Cryptocurrencies in general have a soaring electrical power consumption required to maintain the network. For example, the largest cryptocurrency (Bitcoin) consumes about 32,000,000 MWh to run the network per year. As a ballpark estimation, you can run about 100 homes off of a single megawatt. That places the Bitcoin network somewhere in the realm of a small first world nation in terms of power consumption. As the network grows, this is not expected to decrease. An additional complication for the environmental sustainability of this process is that most mining groups are located in areas where electricity is cheap (normally from coal). Some malicious Bitcoin users have coded malware that infects PCs and smartphones with mining software to effectively steal electricity and processing cycles in order to gain more of the digital currency.
Why does Bitcoin need so much electricity?
This power consumption is almost exclusively used to maintain the security of the network by repeating cryptographic hash calculations. Despite only supporting a maximum of 7 financial transactions per second, the Bitcoin network processes about 5,000,000,000,000,000,000 256-bit hashes per second. As a result, it’s estimated that a single Bitcoin transaction consumes 5,000x the electrical power of a credit card transaction.
Why is this the case?
Proof-of-work cryptocurrencies are secured by consensus. Simply put, whatever ledger 51% of the processing computers are operating off of is considered the correct one. As more computers join the network, the hash algorithm’s complexity is increased in order to maintain the same block completion rate for adding to the public ledger.
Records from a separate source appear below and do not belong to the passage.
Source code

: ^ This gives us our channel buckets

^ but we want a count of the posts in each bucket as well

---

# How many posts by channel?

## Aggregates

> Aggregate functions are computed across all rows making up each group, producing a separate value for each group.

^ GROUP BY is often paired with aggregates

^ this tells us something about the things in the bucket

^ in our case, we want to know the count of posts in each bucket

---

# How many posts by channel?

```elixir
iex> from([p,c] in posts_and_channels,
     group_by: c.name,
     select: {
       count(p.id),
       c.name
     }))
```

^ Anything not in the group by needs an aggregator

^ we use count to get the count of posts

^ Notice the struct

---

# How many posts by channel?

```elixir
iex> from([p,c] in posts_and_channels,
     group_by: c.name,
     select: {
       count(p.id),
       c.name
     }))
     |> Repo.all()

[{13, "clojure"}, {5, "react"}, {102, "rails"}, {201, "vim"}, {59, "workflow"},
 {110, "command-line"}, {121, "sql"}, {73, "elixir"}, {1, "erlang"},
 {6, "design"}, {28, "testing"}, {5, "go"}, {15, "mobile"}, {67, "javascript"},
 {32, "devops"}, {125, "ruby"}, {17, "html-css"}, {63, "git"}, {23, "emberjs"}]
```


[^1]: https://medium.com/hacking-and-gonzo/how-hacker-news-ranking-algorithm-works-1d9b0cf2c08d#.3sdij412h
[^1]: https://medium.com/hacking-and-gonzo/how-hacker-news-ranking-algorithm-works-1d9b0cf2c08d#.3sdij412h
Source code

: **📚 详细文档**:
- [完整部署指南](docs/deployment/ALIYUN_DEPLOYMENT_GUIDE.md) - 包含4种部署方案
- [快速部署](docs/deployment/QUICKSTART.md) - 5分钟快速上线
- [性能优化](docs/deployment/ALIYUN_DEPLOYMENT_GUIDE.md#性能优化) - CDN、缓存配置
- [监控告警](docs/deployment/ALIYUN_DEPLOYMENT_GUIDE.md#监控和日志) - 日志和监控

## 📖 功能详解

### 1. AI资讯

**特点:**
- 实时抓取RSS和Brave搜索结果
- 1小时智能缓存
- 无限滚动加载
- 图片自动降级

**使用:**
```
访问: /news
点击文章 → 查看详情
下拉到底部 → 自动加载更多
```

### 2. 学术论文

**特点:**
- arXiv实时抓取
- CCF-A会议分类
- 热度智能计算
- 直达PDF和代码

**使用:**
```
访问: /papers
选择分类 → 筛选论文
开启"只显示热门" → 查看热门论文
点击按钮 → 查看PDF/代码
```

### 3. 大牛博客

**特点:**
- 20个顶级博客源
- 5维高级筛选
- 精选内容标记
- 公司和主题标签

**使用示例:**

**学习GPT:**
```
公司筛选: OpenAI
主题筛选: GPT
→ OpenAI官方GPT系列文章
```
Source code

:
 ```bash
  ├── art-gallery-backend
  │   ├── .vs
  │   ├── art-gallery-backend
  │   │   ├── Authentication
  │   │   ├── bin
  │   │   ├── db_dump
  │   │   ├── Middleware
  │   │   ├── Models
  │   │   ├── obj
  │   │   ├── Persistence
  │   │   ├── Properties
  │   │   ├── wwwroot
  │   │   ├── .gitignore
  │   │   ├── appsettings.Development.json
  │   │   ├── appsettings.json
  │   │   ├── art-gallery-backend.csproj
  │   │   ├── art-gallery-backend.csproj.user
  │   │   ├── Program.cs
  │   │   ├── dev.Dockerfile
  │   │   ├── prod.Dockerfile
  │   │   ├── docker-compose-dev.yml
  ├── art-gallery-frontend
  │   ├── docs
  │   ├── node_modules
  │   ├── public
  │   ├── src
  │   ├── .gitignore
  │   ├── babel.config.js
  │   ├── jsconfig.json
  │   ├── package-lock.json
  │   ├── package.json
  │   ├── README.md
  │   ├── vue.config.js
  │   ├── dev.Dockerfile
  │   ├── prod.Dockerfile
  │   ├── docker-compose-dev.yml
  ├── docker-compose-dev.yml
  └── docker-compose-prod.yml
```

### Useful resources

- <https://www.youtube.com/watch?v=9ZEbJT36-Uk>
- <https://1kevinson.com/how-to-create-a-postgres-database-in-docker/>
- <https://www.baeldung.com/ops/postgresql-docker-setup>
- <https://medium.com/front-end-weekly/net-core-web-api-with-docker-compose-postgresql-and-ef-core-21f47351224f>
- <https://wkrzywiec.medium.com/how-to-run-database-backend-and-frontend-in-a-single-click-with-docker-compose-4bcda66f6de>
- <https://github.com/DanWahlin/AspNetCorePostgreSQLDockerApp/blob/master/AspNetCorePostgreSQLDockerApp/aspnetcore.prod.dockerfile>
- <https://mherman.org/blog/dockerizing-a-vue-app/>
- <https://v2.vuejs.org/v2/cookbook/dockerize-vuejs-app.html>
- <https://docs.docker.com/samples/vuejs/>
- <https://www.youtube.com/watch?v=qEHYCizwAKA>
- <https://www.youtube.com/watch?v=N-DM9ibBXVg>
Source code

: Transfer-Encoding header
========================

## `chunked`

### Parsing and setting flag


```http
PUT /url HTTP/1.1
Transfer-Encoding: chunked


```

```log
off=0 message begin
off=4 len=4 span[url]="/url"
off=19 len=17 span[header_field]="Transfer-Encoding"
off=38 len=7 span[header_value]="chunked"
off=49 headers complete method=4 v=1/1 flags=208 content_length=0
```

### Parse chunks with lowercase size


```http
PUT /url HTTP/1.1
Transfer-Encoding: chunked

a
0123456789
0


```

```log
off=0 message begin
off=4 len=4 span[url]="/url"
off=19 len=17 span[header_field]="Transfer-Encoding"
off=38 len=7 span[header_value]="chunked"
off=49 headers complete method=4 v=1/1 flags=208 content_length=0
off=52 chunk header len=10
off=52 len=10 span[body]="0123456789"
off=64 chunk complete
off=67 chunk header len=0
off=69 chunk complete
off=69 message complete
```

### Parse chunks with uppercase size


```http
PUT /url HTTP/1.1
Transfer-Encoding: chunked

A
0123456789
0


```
Why do more computers keep joining the network? To generate more revenue for the miner. Bitcoins are generated as a reward for performing cryptographic hashing to secure the network. They’re also given to miners as transaction fees for processing transactions. At the time this article was written, each Bitcoin transaction had an associated average fee of $20. As Bitcoin rewards continue to halve (which is a feature of the currency based on only allowing a certain number of Bitcoins to be generated), transaction fees are expected to continue to rise.
With all of these issues, the main question to ask is if this currency is sustainable in the long-term.